They were strolling hand-in-hand down the street like extras in some Sicilian film. They stepped into the tabacchaio and when they emerged, I went in pursuit. How was it that I’d never seen them before, in this dinky place of 2500 people?

Sicilian Mom & Son, Copyright Jann Huizenga

Concetta handed me her card. Turns out she runs a restaurant called U Saracenu,  in the heart of Ragusa Ibla. I haven’t eaten there since those days when my house was a kitchen-less mess.  The place seemed then like a throwback to a much earlier era, and when I popped in today, nothing in the decor had changed. The previous owner, built like a fridge, used to tell me exactly what I wanted to eat.

“I’d love a big salad, please.”

“Oh no. This no weather for salad.
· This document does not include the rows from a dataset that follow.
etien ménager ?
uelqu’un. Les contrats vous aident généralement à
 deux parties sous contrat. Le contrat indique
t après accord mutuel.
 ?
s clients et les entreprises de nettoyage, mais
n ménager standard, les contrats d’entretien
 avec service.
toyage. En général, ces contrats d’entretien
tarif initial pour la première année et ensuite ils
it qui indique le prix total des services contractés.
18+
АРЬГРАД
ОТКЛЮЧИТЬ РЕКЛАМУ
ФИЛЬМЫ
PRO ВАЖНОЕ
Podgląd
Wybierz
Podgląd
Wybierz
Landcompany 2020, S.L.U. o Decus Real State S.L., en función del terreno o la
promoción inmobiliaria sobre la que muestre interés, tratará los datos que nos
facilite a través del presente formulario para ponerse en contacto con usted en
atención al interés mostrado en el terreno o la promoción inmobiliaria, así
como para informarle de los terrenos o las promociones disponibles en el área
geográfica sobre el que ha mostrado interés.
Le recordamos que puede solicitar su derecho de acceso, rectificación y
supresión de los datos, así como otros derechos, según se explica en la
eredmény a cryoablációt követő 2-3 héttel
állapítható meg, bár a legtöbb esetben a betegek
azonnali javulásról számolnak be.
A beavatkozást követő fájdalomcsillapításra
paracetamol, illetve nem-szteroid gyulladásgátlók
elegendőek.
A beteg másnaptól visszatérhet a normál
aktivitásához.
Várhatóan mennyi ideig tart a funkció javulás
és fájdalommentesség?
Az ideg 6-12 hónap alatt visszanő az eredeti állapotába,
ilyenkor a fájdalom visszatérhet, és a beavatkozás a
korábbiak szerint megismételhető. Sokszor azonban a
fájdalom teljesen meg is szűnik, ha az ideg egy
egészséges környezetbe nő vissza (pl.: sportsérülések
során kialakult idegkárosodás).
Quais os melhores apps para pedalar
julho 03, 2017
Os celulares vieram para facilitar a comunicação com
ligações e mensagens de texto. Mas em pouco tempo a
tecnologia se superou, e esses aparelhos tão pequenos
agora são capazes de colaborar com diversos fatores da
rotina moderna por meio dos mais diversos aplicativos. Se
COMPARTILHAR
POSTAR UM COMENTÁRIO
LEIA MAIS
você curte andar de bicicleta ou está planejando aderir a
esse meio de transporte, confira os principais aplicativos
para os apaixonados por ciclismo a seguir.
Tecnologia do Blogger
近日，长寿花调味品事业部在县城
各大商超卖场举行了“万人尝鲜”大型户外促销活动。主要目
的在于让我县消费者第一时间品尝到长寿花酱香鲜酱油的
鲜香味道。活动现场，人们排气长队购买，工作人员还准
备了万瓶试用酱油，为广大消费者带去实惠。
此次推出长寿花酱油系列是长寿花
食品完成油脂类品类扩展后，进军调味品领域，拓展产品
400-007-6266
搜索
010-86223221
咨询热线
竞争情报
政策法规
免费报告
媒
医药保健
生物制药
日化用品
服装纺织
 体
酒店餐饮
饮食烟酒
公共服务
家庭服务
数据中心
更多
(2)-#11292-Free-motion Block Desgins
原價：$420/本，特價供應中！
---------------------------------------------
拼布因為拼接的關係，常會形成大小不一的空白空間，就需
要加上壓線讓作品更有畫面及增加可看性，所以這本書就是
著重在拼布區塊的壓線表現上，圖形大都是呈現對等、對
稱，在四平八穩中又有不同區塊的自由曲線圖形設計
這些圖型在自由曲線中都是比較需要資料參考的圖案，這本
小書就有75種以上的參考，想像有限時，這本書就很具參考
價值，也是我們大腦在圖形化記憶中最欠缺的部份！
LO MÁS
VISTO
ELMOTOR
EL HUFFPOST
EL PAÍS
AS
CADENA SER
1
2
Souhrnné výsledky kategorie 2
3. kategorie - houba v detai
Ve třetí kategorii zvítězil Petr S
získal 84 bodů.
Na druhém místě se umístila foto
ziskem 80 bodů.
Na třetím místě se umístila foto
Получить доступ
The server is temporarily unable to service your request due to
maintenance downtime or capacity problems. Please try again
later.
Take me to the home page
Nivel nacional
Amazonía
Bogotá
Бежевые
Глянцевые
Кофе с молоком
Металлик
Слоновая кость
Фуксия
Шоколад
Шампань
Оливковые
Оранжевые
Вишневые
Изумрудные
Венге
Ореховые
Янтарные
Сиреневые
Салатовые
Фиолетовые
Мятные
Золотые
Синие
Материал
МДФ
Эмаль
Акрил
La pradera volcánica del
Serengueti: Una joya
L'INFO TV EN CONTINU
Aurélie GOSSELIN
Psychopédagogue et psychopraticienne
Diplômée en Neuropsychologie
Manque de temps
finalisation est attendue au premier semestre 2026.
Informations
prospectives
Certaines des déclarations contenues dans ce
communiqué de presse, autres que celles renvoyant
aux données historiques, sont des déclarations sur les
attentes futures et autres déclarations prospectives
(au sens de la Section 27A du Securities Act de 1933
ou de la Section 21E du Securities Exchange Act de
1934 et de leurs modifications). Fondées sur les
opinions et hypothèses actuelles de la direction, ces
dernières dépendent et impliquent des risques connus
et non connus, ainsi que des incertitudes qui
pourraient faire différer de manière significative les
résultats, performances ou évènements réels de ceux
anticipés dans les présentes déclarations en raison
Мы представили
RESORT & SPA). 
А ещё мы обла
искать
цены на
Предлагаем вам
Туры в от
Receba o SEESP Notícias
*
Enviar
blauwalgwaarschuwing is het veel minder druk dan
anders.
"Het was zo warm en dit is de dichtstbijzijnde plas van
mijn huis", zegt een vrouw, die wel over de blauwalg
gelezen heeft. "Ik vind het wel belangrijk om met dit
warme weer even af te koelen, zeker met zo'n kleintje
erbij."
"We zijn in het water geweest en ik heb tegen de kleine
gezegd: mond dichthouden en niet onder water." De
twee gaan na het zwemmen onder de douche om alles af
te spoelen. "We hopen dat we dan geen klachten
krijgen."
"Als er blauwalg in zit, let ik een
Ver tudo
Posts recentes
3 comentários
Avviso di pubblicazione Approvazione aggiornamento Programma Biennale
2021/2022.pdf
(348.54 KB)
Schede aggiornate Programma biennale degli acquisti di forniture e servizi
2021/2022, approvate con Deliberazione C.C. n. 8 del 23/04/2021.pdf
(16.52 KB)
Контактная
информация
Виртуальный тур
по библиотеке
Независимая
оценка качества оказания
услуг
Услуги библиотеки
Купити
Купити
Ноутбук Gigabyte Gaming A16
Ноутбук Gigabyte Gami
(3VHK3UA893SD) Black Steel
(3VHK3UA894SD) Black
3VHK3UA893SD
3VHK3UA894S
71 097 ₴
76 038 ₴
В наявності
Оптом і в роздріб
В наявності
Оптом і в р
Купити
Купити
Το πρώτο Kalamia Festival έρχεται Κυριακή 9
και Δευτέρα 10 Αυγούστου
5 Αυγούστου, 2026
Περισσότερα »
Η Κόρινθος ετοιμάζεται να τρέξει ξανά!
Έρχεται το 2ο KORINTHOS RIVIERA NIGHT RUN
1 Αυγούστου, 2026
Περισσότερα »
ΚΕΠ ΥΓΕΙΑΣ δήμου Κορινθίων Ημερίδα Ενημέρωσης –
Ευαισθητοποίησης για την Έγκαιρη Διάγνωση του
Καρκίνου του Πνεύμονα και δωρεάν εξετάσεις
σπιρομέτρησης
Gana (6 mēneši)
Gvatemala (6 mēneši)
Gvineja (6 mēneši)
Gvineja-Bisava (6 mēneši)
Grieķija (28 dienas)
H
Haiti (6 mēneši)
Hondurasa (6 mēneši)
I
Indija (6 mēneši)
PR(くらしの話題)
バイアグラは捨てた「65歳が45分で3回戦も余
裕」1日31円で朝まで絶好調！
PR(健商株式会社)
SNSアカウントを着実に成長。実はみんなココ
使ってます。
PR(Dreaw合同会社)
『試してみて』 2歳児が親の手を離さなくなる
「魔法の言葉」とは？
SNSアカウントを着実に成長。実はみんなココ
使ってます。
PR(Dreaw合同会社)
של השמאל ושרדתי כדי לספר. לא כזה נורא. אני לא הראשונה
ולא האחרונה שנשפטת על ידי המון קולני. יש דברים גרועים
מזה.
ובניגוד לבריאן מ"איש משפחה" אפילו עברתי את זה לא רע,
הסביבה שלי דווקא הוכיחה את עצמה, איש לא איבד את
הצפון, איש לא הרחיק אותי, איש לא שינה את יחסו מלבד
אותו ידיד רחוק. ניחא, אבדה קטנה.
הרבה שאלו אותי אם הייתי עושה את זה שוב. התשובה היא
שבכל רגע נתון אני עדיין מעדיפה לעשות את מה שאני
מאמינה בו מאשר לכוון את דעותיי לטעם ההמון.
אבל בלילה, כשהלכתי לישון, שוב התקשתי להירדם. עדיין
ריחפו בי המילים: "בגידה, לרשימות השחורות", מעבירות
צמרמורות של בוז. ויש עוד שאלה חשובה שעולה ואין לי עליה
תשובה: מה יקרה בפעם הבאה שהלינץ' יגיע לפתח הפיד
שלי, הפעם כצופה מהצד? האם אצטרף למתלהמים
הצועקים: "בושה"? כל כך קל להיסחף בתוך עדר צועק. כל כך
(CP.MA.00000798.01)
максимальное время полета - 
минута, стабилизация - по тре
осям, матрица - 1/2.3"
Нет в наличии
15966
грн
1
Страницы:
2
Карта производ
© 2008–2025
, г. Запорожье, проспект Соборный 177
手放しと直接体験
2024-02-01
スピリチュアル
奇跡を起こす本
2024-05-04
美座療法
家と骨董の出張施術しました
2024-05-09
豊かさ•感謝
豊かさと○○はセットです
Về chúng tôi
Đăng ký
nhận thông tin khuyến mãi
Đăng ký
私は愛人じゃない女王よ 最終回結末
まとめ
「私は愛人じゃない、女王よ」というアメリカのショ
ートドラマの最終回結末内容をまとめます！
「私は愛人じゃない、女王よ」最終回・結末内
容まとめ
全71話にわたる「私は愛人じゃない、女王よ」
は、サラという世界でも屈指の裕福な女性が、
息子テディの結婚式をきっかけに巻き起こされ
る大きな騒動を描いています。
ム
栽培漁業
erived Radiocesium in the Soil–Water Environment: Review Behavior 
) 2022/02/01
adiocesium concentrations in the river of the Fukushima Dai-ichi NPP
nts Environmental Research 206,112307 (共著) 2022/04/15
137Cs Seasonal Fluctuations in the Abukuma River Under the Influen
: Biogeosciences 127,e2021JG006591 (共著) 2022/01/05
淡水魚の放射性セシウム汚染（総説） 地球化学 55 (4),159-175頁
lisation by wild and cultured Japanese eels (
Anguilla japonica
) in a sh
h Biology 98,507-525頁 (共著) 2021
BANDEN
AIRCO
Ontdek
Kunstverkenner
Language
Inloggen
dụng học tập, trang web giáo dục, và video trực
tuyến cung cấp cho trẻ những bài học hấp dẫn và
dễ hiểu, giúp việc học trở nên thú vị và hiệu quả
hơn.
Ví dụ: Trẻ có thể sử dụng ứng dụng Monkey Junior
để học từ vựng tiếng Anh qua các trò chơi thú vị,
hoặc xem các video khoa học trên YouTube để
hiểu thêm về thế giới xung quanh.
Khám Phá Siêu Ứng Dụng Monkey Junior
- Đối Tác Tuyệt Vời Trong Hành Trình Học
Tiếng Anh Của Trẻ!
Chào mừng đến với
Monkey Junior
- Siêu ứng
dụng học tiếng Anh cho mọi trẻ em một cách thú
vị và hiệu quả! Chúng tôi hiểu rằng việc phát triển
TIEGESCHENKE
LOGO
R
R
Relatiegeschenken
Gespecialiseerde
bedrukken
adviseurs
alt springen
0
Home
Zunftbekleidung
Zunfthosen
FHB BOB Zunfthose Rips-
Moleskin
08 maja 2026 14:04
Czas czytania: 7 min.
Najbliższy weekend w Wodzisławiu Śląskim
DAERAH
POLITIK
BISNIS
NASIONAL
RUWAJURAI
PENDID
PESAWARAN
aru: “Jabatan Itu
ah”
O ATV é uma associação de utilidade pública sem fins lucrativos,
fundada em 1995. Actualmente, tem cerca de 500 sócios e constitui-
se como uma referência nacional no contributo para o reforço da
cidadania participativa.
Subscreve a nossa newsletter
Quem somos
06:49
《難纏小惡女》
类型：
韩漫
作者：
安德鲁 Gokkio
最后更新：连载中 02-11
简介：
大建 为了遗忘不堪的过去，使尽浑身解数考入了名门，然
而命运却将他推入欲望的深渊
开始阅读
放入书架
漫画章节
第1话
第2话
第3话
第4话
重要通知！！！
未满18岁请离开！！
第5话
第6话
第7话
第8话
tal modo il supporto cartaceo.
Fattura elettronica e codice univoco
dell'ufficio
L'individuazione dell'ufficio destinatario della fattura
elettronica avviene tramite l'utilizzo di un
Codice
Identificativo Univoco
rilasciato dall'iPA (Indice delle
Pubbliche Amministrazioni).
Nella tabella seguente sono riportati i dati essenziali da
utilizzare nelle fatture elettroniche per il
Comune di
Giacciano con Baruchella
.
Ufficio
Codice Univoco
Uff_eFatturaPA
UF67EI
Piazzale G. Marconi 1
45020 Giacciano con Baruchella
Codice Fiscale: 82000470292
You need hearty fare in this rain.”

And he’d lumber from the kitchen balancing a steamy bowl of minestrone, or ricotta ravioli doused in ragú.

But he has retired, and the chef (Concetta’s hubby) and Concetta are now the proud owners, serving the same old-style, no-nonsense, no-pretense Sicilian fare at prices you’ll like.


Inside U Saracenu, Ragusa Ibla, Sicily, copyright Jann Huizenga

The front room is the lightest room and you sit next to an old feed trough; the restaurant is a former animal stall.








U Saracenu, Ragusa Ibla, copyright Jann Huizenga

Translated, the name means “At the Saracen’s Place”–referring to the Arabs or Moors who ruled Sicily for a couple hundred years.